October 26, 2005: The new constitution was approved by 78 percent of the ten million Iraqis who voted. It took nearly two weeks to count all the votes. Most of the 22 percent who rejected it were Sunni Arabs, who turned out in large numbers. The Sunni Arabs indicate that they will turn out in large numbers again in December for the parliamentary elections. The Kurds and Shia Arabs agreed to allow further changes in the constitution once parliament is in session, so the Sunnis want to make sure they are heard. The Sunni Arabs are most afraid of being cut off from the oil money (nearly all the oil is in areas controlled by Kurds and Shia Arabs, and the new constitution gives local authorities first dibs on oil revenue). In the past, the Sunni Arabs had kept most of the oil revenue for themselves, and they miss it. Also up for negotiation are how many Sunni Arabs will be punished for crimes committed during the three decades of Baath Party (a largely Sunni Arab organization run by Saddam Hussein) rule. Millions of Shia Arabs and Kurds want revenge for murders and other atrocities committed, by Sunni Arabs, against friends and family.
Meanwhile, some Sunni Arabs are determined to get back power the old fashioned way, with force and terror. To that end, Al Qaeda staged a spectacular attack on the Palestine hotel on October 25th.
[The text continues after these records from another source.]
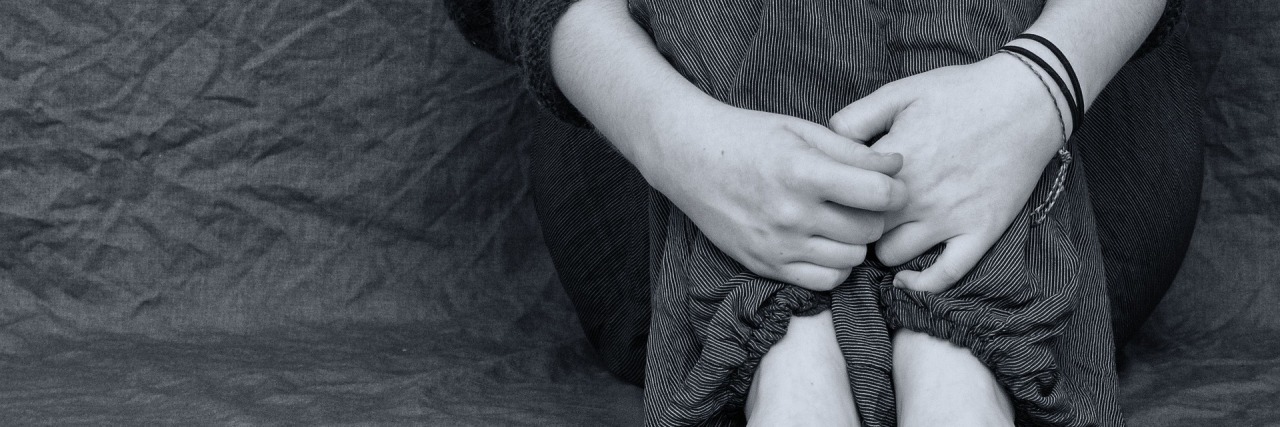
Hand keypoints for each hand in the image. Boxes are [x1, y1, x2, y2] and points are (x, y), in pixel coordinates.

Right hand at [633, 99, 907, 290]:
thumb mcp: (801, 130)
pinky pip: (824, 282)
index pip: (878, 194)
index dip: (896, 189)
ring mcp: (777, 245)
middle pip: (869, 230)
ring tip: (842, 221)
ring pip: (851, 259)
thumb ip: (852, 151)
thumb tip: (897, 167)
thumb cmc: (747, 137)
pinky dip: (836, 266)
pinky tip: (826, 244)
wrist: (689, 158)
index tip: (891, 184)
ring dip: (856, 242)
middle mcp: (791, 214)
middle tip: (864, 202)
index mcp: (803, 172)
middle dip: (876, 215)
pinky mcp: (765, 265)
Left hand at [829, 53, 1064, 292]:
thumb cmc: (961, 92)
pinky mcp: (980, 232)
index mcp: (893, 162)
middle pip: (861, 229)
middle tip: (855, 216)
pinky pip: (944, 276)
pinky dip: (921, 284)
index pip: (842, 197)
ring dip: (883, 247)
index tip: (836, 195)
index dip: (834, 198)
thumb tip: (825, 142)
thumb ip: (855, 118)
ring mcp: (950, 218)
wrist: (1026, 101)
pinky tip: (907, 279)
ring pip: (893, 255)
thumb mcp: (900, 92)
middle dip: (853, 225)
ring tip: (885, 234)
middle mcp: (917, 196)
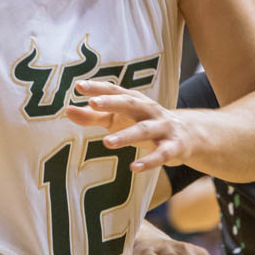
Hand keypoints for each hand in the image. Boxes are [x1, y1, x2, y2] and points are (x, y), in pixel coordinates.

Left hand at [64, 80, 194, 172]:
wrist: (187, 135)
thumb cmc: (144, 123)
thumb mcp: (119, 118)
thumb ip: (94, 116)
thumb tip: (67, 110)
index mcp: (134, 100)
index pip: (115, 90)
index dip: (97, 88)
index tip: (78, 86)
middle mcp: (149, 110)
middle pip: (130, 103)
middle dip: (112, 102)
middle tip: (92, 104)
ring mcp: (162, 127)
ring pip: (144, 130)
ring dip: (127, 136)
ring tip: (107, 143)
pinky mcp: (173, 147)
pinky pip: (161, 154)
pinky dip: (149, 161)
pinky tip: (134, 168)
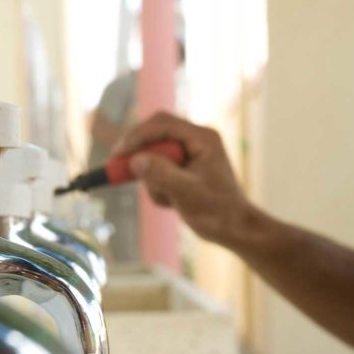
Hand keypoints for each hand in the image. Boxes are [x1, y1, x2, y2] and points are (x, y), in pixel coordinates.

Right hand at [113, 112, 251, 245]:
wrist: (234, 229)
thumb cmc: (217, 212)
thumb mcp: (186, 193)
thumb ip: (161, 174)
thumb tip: (135, 160)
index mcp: (203, 138)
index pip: (162, 124)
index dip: (137, 136)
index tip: (118, 153)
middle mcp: (197, 140)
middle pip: (155, 136)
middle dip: (141, 157)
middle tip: (120, 172)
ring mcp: (191, 153)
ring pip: (154, 156)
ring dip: (152, 179)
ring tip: (167, 200)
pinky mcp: (184, 168)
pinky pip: (159, 170)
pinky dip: (158, 187)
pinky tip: (171, 203)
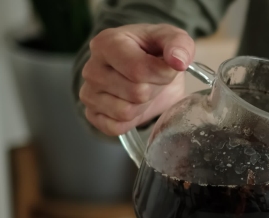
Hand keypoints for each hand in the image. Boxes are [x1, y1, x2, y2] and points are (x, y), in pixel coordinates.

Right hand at [80, 24, 194, 135]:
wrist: (147, 67)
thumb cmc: (155, 50)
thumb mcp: (173, 39)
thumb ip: (179, 44)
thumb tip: (178, 61)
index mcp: (107, 43)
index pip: (138, 70)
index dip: (162, 74)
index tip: (166, 67)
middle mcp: (92, 68)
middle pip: (136, 93)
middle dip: (154, 89)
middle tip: (153, 79)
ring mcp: (88, 92)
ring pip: (126, 112)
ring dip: (143, 105)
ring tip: (143, 89)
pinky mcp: (92, 114)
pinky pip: (115, 127)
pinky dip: (131, 121)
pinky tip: (134, 104)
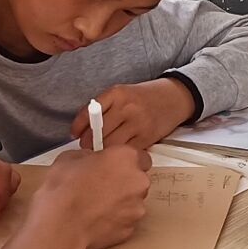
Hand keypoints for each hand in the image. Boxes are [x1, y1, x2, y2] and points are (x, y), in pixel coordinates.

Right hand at [32, 147, 151, 248]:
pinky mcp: (130, 229)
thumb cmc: (65, 191)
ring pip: (132, 202)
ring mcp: (136, 207)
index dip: (124, 162)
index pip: (139, 156)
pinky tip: (95, 218)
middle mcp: (137, 181)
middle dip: (123, 182)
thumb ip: (89, 156)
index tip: (113, 165)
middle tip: (100, 184)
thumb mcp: (70, 158)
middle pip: (137, 180)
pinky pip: (125, 220)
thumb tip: (91, 161)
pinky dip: (114, 219)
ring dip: (119, 201)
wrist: (62, 224)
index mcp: (126, 158)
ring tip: (94, 204)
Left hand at [70, 79, 195, 150]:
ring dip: (102, 151)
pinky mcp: (147, 137)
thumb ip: (104, 108)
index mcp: (116, 93)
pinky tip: (115, 155)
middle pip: (99, 131)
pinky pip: (126, 151)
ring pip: (111, 144)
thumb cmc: (142, 97)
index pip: (90, 111)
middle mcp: (127, 107)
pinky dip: (118, 155)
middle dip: (89, 142)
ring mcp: (138, 123)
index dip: (79, 126)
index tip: (74, 134)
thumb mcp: (122, 93)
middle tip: (86, 147)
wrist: (173, 97)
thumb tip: (83, 130)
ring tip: (99, 153)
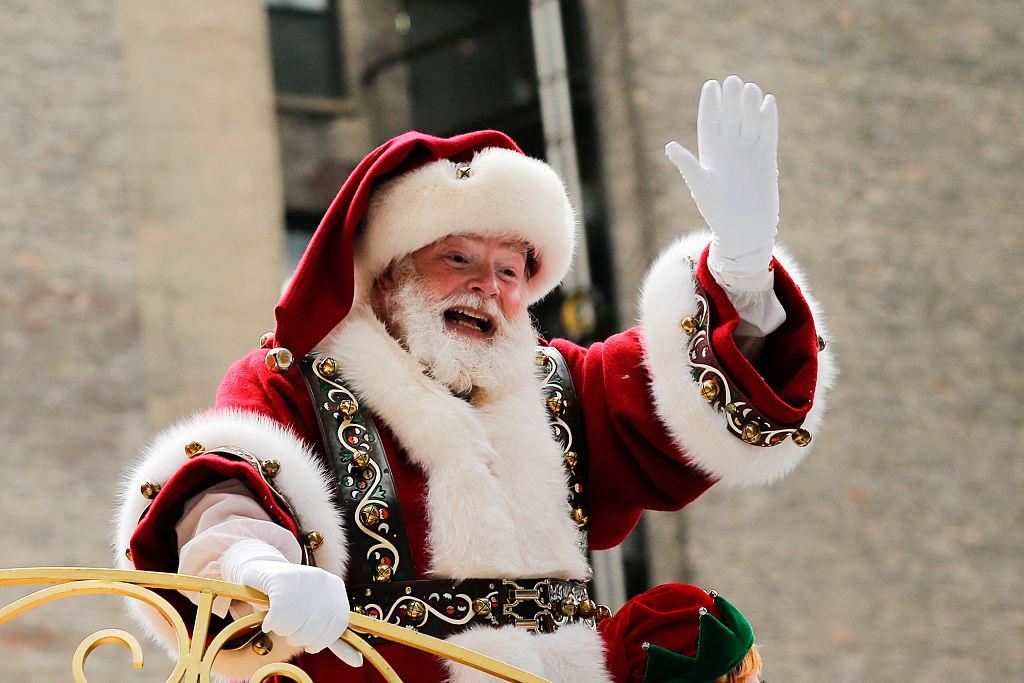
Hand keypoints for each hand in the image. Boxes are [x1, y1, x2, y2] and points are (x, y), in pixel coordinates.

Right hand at [221, 539, 362, 666]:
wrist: (266, 571)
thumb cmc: (292, 597)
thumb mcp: (315, 614)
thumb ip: (332, 636)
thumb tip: (356, 662)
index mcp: (336, 586)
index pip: (339, 623)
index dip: (324, 641)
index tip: (311, 646)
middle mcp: (323, 578)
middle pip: (317, 624)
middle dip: (301, 638)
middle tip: (291, 635)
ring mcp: (303, 575)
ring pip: (297, 619)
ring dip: (284, 631)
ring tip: (280, 624)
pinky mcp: (281, 578)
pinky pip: (280, 612)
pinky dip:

Three car bombs were used, plus gunmen on foot. The whole thing was caught on a network of security cameras. Two car bombs were used to blast a breach in the concrete security wall, then a bomb filled cement truck was to go through the breach, detonate next to the hotel, and create sufficient havoc for over a dozen gunmen to enter and take foreign journalists hostage, and thus create a major publicity event. The attack failed. The cement truck got stuck in the rubble at the breach, and Iraqi, civilian and American security troops quickly responded to the attack. An American sniper shot the driver of the cement truck, which led to the suicide bomber detonating the explosives while the cement truck was stuck in the breach. Some twenty people were killed in the attack, mainly al Qaeda and civilians who just happened to be in the area. Al Qaeda later took credit for the elaborate attack, and tried to salvage something from it. But the attack was a spectacular failure, and only adds to al Qaedas image woes. The terrorists are seen as an insensitive (all those dead Moslem civilians) and inept (all those failed attacks) bunch of fanatics (all those improbable plans for world domination.) Iraqi Sunni Arabs have been, in the last year, backing away in their support for al Qaeda. Part of it is practical, because al Qaeda is seen as a bunch of homicidal losers. There are also nationalistic, political, religious and ideological reasons as well. Iraqi Sunni Arabs have a high opinion of themselves, being the best educated group in Iraq, and the descendants of those who founded one of the world's first civilizations. The al Qaeda crew are largely supported, and staffed, by wealthy Gulf Arabs, especially Saudi Arabians. The Saudis are seen, by the Iraqis, as newly rich nomads, a bunch of camel jockey bumpkins taken by an extreme form of Islam (Wahhabism) that even most Saudis don't much care for. Iraqi Sunni Arabs are also not really keen on being just another province in the al Qaeda world Islamic religious dictatorship. Islamic conservative Iraqi Sunni Arabs prefer to practice Islam their way, not the al Qaeda or Wahhab way.
Without their Sunni Arab support, the largely foreign al Qaeda operatives are more vulnerable, and more of them are getting picked up each month. There are still hundreds of thousands of Sunni Arabs who will support al Qaeda by either keeping silent (when the cops come looking for information), or providing shelter and information. But most Iraqis see al Qaeda for what they are, killers of anyone who gets in their way, with a plan most Iraqis do not want any part of.